The note is really a flier for the Power Team, a weight-lifting group coming to campus today. The posters are all over schooclass="underline" four muscle-bound men hold the corners of a Volkswagen Beetle, while another reclines in a folding chair beneath.
Cheryl turns to me in the dark. Backlit by the video, her eyes and teeth are extra white. “The other day, were you just messing with me?”
“You mean, about the cigarettes?”
“Because I was serious about not letting people tell you what to do.”
“I wasn’t making fun of you,” I say.
“If you’re serious about finding the strength to do your own thing, you should come check out the Power Team.”
“The Power Team?”
“Yeah,” she says. “They cut through all the hype. My dad is on the team, and he’s living proof of how much someone can change.”
“So your dad’s like a weight lifter?”
“More of a motivator.
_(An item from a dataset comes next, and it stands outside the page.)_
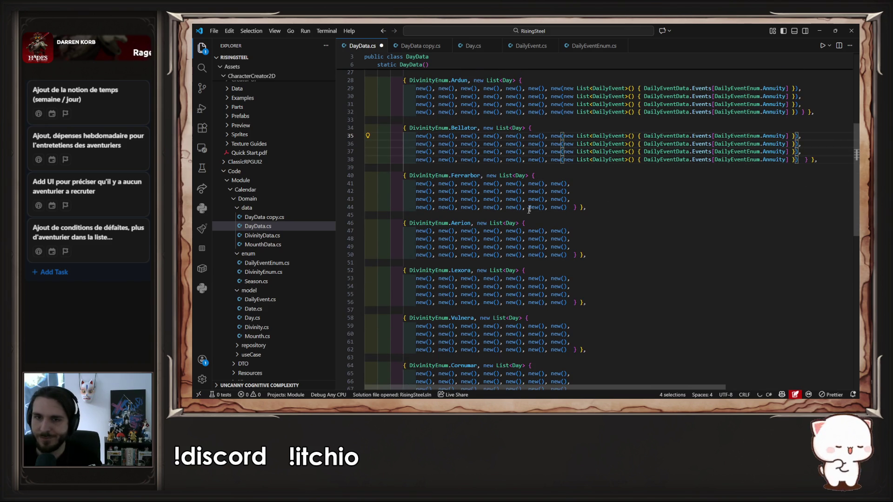
left_click_drag(551, 184, 567, 209)
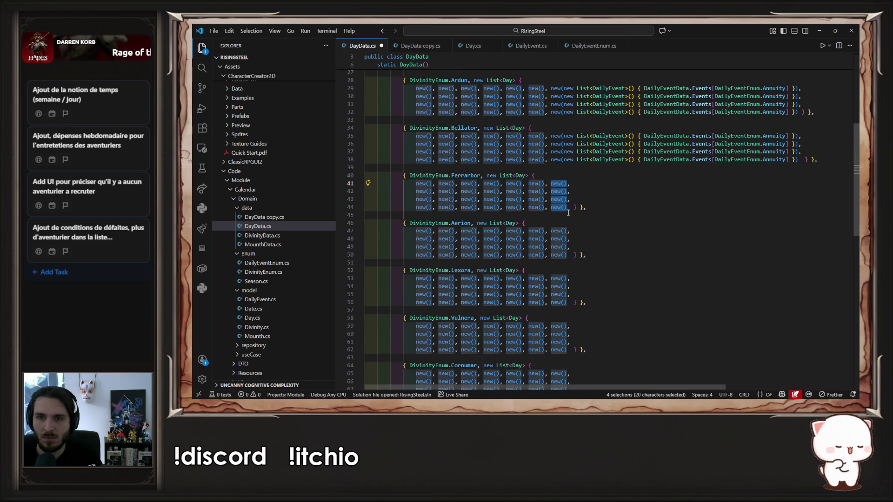
key("ctrl+v")
Insert the Annuity event list into the last day of each Aerion and Lexora row
scroll(569, 215, "down", 2)
left_click_drag(550, 178, 564, 204)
Can I count on seeing you there?”
“Sure,” I tell her. “You bet.”
We all still gasp when the video shows footage of “retired” racing greyhounds.
After class, I run into my old friend Terry Patuni at the fence where the cheer team is practicing. There are several guys there smoking. I stand next to him, and we put our fingers in the mesh. The team is making a pyramid by kneeling on each other’s backs. “Why don’t they ever line up the other way,” Patuni asks, “so we can see their asses?”
“Yeah, what’s with that?” I say, and it feels kind of good to just hang out with him. We used to be better friends, but I wouldn’t move in with him, and then I was kind of a prick once at the end of our senior year. My dad needed extra help one Saturday, and I brought Patuni along. His father is dead, and for some reason, I kept guffing it up with my dad, making it look like we were best pals.